Life is short and we have only so much energy. Led by our covetous desires, we can waste so much time in futile searches and changes. In general, do not constantly wait and hope for something better, but rather make the most of what you have.
Consider it this way: You are embedded in an environment that consists of the people you know and the places you frequent. This is your reality. Your mind is being continually drawn far away from this reality, because of human nature. You dream of traveling to exotic places, but if you go there, you merely drag with you your own discontented frame of mind. You search for entertainment that will bring you new fantasies to feed upon. You read books filled with ideas that have no relation to your daily life, that are full of empty speculations about things that only half exist. And none of this turmoil and ceaseless desire for what is most distant ever leads to anything fulfilling—it only stirs up more chimeras to pursue. In the end you cannot escape from yourself.

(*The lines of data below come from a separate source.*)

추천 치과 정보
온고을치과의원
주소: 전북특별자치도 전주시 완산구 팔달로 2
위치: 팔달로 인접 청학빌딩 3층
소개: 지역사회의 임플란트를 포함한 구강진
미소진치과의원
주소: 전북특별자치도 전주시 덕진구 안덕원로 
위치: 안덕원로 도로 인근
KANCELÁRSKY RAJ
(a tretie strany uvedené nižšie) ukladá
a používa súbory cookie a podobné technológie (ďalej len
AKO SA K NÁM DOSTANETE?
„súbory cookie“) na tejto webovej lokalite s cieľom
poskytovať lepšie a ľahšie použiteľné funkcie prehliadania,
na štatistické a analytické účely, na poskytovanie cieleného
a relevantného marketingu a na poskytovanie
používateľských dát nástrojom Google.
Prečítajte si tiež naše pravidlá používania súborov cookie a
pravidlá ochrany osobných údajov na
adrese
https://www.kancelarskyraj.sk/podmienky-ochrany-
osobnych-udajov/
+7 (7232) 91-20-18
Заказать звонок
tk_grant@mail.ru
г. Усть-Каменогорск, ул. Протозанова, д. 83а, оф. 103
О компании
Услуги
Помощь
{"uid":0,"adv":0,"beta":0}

On the other hand, reality beckons you. To absorb your mind in what is nearest, instead of most distant, brings a much different feeling. With the people in your circle, you can always connect on a deeper level. There is much you will never know about the people you deal with, and this can be a source of endless fascination. You can connect more deeply to your environment. The place where you live has a deep history that you can immerse yourself in. Knowing your environment better will present many opportunities for power. As for yourself, you have mysterious corners you can never fully understand. In trying to know yourself better, you can take charge of your own nature instead of being a slave to it. And your work has endless possibilities for improvement and innovation, endless challenges for the imagination. These are the things that are closest to you and compose your real, not virtual world.

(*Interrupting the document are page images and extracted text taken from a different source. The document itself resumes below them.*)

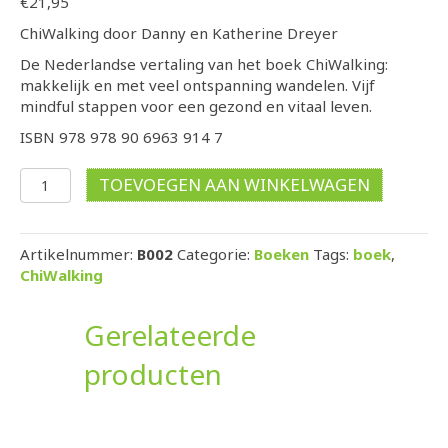
€
21,95
Chi
Walking
door Danny en Katherine Dreyer
De Nederlandse vertaling van het boek ChiWalking:
makkelijk en met veel ontspanning wandelen. Vijf
mindful stappen voor een gezond en vitaal leven.
ISBN 978 978 90 6963 914 7
ChiWalking
TOEVOEGEN AAN WINKELWAGEN
boek
aantal
Artikelnummer:
B002
Categorie:
Boeken
Tags:
boek
,
ChiWalking
Gerelateerde
producten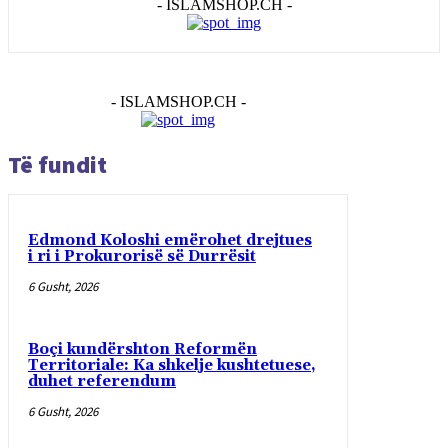
- ISLAMSHOP.CH -
- ISLAMSHOP.CH -
Të fundit
Edmond Koloshi emërohet drejtues
i ri i Prokurorisë së Durrësit
6 Gusht, 2026
Boçi kundërshton Reformën
Territoriale: Ka shkelje kushtetuese,
duhet referendum
6 Gusht, 2026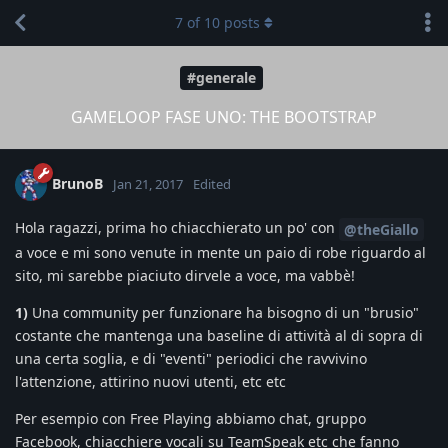
7
of
10
posts
#generale
GAMELOOP FASE UNO: THE BOOTSTRAP
BrunoB
Jan 21, 2017
Edited
Hola ragazzi, prima ho chiacchierato un po' con
@theGiallo
a voce e mi sono venute in mente un paio di robe riguardo al
sito, mi sarebbe piaciuto dirvele a voce, ma vabbè!
1)
Una community per funzionare ha bisogno di un "brusio"
costante che mantenga una baseline di attività al di sopra di
una certa soglia, e di "eventi" periodici che ravvivino
l'attenzione, attirino nuovi utenti, etc etc
Per esempio con Free Playing abbiamo chat, gruppo
Facebook, chiacchiere vocali su TeamSpeak etc che fanno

In the end what you really must covet is a deeper relationship to reality, which will bring you calmness, focus, and practical powers to alter what it is possible to alter.

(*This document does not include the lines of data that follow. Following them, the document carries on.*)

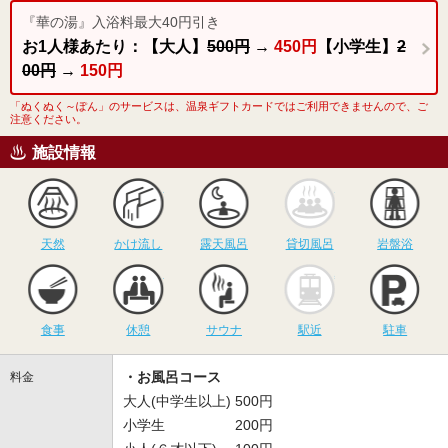
『華の湯』入浴料最大40円引き
お1人様あたり：【大人】
500円
→
450円
【小学生】
2
00円
→
150円
「ぬくぬく～ぽん」のサービスは、温泉ギフトカードではご利用できませんので、ご
注意ください。
施設情報
天然
かけ流し
露天風呂
貸切風呂
岩
天然
かけ流し
露天風呂
貸切風呂
岩盤浴
食事
休憩
サウナ
駅近
駐
食事
休憩
サウナ
駅近
駐車
・お風呂コース
料金
大人(中学生以上) 500円
小学生 200円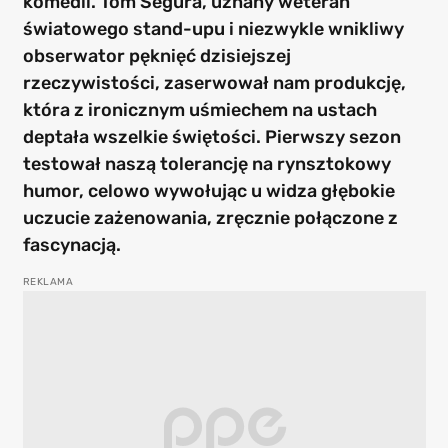
komedii. Tom Segura, uznany weteran
światowego stand-upu i niezwykle wnikliwy
obserwator pęknięć dzisiejszej
rzeczywistości, zaserwował nam produkcję,
która z ironicznym uśmiechem na ustach
deptała wszelkie świętości. Pierwszy sezon
testował naszą tolerancję na rynsztokowy
humor, celowo wywołując u widza głębokie
uczucie zażenowania, zręcznie połączone z
fascynacją.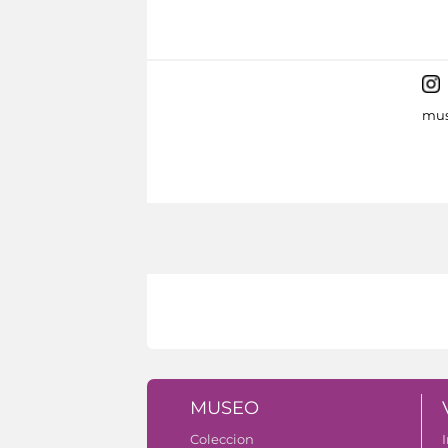
mus
MUSEO
Coleccion
I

It is advisable to let everyone of your acquaintance—whether man or
woman—feel now and then that you could very well dispense with their
company. This will consolidate friendship. Nay, with most people there will
be no harm in occasionally mixing a grain of disdain with your treatment of
them; that will make them value your friendship all the more. . . . But if we
really think very highly of a person, we should conceal it from him like a
crime. This is not a very gratifying thing to do, but it is right. Why, a dog
will not bear being treated too kindly, let alone a man!